:: PROVIDED MATERIAL ::

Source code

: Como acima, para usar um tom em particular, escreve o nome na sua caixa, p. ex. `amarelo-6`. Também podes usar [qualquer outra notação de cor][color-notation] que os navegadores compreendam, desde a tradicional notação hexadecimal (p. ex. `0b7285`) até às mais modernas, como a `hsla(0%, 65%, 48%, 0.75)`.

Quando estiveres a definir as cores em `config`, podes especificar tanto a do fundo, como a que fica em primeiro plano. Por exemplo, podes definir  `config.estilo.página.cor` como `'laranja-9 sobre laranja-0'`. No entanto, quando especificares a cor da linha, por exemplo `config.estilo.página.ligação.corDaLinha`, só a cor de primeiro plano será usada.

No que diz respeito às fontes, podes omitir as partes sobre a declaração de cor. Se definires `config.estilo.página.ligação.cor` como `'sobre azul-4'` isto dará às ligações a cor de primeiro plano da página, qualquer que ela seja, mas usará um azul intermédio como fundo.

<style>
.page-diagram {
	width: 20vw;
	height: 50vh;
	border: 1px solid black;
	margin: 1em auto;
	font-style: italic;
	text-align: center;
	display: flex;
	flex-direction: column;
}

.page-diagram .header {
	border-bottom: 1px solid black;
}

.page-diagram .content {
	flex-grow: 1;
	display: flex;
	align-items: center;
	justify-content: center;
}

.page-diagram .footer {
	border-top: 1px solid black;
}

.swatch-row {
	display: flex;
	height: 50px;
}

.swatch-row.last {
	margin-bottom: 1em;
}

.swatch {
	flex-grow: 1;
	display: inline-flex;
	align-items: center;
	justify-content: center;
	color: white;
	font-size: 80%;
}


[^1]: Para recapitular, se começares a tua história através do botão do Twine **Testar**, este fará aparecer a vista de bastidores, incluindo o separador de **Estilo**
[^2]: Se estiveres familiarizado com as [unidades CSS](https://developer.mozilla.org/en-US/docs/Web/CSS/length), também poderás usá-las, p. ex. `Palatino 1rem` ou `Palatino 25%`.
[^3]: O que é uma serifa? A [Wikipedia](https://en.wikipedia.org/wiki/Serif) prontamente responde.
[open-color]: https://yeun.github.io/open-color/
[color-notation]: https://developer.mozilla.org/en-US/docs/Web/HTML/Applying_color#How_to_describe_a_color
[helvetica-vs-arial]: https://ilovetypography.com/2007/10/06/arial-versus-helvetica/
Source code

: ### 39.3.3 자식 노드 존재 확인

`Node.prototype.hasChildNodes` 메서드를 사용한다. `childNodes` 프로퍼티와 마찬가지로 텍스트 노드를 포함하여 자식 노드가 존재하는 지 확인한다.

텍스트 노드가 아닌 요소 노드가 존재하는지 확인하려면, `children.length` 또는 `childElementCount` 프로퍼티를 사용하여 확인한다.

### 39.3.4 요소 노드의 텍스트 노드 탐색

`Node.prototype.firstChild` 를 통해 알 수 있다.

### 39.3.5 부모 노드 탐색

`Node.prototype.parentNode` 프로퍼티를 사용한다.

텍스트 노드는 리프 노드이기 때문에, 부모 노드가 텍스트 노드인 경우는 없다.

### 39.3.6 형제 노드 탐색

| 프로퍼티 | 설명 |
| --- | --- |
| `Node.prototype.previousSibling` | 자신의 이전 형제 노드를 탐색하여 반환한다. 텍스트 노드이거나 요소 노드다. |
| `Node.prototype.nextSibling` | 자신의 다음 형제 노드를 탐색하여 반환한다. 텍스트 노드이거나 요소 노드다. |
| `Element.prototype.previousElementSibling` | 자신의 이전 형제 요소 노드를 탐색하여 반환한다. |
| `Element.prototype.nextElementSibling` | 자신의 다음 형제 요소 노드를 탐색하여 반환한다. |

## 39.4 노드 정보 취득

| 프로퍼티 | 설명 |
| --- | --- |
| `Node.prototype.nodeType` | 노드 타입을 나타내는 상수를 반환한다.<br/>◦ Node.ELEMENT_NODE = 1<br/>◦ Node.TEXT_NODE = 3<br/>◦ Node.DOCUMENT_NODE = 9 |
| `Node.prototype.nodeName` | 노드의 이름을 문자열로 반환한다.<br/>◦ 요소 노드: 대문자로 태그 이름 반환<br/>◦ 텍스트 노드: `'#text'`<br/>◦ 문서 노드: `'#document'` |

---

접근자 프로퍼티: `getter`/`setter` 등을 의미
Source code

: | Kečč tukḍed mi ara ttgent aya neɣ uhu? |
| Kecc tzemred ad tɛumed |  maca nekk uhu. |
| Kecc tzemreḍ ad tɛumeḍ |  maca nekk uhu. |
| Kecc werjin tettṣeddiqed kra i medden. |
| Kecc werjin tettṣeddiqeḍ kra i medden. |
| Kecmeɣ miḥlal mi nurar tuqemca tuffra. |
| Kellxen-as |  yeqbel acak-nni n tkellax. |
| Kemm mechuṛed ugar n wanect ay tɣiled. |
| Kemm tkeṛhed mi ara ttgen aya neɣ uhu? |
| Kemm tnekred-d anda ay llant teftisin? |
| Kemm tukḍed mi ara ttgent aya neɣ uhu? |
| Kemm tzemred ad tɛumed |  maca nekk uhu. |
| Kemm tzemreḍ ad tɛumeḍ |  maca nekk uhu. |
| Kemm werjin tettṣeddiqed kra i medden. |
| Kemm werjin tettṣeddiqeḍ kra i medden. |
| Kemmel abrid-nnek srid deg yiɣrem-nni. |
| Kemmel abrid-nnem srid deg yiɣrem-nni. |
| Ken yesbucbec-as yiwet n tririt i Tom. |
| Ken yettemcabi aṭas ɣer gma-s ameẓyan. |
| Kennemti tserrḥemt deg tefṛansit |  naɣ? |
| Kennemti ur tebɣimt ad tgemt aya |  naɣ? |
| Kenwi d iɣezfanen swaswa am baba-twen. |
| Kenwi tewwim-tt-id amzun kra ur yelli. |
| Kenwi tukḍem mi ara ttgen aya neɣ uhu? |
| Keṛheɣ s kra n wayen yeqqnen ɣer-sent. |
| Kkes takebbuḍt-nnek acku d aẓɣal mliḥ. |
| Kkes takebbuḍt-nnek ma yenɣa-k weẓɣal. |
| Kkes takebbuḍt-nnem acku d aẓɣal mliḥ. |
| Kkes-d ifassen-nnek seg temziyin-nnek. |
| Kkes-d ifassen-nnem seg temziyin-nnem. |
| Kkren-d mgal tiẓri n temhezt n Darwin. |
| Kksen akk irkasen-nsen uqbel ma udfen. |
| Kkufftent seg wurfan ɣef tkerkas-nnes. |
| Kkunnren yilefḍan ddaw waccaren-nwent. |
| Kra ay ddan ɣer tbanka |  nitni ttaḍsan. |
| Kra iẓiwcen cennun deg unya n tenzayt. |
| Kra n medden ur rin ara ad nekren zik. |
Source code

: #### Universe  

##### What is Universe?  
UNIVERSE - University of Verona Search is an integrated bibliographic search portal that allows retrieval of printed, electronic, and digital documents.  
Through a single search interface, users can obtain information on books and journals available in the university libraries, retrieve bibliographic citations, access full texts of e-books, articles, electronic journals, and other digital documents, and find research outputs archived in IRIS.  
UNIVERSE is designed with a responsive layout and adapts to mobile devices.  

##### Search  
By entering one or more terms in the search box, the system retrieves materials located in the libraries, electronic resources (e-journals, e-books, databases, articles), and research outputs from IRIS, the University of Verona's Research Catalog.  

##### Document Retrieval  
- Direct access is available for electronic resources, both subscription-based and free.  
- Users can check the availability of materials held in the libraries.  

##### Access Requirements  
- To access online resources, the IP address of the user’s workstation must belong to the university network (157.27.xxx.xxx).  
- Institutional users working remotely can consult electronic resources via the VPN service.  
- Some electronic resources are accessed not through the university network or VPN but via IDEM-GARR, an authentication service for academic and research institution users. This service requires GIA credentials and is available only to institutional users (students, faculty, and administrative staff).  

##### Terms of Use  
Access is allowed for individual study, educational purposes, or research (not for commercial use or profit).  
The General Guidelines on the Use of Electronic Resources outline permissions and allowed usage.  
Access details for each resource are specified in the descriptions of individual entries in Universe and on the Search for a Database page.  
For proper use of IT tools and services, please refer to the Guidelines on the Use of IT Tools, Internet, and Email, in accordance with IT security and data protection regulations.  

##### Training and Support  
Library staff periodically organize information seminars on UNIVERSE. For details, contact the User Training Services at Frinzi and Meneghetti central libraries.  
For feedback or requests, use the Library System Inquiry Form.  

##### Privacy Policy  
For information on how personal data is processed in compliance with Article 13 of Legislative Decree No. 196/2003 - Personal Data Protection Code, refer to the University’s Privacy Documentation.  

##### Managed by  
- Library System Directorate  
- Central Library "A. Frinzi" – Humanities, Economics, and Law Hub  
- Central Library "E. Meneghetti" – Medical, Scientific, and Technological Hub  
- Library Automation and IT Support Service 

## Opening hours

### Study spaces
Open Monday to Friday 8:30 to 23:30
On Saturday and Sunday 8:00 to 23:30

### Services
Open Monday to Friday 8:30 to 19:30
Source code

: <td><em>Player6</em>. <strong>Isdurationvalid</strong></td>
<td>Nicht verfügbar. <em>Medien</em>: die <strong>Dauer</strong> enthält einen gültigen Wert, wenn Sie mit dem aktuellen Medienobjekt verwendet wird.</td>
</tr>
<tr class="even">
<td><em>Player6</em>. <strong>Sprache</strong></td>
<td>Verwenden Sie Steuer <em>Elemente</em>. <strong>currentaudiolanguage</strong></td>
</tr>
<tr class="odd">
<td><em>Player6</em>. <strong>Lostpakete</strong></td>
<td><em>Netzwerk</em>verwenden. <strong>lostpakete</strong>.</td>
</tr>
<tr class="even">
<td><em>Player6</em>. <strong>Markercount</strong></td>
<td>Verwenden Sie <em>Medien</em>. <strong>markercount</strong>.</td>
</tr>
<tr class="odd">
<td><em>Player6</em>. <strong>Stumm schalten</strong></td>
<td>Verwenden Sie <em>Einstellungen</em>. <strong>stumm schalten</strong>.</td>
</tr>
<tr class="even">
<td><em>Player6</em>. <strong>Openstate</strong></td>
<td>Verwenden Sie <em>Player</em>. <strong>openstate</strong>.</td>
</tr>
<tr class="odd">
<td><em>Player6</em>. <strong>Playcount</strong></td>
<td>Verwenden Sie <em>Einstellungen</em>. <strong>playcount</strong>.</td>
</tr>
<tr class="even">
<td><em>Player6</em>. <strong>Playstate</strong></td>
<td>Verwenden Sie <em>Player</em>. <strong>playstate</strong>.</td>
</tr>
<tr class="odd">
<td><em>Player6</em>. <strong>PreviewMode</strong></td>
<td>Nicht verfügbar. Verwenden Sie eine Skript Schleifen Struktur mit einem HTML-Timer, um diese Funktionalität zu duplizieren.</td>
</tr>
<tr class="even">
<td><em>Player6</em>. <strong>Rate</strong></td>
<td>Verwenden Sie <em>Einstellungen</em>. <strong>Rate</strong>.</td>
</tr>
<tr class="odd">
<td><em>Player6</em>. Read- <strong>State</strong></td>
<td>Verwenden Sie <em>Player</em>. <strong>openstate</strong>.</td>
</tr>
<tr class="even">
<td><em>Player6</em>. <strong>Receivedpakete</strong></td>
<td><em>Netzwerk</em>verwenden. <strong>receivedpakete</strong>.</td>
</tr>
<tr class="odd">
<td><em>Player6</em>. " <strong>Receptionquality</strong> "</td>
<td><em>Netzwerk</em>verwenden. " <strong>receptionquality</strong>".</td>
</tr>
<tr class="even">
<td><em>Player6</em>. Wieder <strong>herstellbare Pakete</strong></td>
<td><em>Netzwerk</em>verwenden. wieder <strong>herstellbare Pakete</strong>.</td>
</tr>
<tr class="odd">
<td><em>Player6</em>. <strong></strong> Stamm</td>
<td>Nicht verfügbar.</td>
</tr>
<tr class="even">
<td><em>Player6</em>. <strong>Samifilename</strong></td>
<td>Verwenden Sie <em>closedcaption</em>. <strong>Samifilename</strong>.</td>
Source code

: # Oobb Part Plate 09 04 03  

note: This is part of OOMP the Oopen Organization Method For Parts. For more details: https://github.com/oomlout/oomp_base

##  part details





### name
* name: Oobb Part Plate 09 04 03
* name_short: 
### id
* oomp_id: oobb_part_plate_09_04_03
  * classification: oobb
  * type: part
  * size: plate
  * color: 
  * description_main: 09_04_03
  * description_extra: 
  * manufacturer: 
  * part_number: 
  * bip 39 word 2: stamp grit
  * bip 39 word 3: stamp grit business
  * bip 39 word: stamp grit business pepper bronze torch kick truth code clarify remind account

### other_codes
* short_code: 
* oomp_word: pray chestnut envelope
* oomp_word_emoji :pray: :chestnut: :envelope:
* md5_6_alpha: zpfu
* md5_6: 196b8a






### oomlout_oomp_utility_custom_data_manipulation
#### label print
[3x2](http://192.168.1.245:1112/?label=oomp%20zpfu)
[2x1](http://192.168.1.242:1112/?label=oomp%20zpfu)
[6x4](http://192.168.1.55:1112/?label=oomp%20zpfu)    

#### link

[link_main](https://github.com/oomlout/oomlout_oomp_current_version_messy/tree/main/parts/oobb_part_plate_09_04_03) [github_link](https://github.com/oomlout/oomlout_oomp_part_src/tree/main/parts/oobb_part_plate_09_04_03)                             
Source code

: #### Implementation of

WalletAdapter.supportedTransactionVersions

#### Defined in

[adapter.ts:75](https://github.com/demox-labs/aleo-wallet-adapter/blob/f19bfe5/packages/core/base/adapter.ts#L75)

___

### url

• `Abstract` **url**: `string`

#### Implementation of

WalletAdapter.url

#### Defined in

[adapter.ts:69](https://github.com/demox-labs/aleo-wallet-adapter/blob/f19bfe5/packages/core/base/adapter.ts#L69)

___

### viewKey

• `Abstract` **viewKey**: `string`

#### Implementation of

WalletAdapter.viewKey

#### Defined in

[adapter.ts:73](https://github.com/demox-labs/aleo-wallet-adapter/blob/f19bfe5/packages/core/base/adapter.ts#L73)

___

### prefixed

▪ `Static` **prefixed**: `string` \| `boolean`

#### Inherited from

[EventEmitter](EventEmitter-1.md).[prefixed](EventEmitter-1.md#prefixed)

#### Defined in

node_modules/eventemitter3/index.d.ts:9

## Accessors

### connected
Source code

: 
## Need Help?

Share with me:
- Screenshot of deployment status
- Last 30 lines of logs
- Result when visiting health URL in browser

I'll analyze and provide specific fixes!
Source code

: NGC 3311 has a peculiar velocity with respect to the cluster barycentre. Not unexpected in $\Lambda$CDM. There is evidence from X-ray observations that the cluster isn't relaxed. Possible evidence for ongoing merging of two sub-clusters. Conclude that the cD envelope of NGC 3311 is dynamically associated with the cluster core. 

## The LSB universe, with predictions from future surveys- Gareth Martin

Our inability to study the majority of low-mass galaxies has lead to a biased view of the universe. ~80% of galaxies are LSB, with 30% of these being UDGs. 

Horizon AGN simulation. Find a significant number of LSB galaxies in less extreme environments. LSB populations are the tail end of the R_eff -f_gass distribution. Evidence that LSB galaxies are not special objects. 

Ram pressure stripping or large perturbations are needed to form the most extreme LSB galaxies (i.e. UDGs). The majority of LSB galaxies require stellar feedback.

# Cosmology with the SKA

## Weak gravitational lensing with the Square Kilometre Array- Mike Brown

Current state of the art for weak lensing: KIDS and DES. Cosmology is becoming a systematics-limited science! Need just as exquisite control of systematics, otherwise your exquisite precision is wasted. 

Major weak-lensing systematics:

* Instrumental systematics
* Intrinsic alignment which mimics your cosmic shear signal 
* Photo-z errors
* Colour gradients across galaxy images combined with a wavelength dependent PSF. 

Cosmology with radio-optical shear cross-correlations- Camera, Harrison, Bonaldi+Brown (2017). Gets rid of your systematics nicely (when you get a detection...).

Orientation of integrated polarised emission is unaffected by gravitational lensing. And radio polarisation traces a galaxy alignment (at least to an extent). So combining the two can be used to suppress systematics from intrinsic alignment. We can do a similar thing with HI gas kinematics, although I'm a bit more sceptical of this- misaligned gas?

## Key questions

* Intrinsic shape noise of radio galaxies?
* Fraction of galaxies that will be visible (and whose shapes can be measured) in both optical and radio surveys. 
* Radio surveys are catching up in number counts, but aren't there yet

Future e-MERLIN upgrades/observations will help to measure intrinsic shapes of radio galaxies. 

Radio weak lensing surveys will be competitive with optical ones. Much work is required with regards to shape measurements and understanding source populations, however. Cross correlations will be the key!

:::

Gather every line in the items above that contains the string "pray", counting only matches with the same capitalization.

— EXPECTED ANSWER —
* oomp_word: pray chestnut envelope
* oomp_word_emoji :pray: :chestnut: :envelope:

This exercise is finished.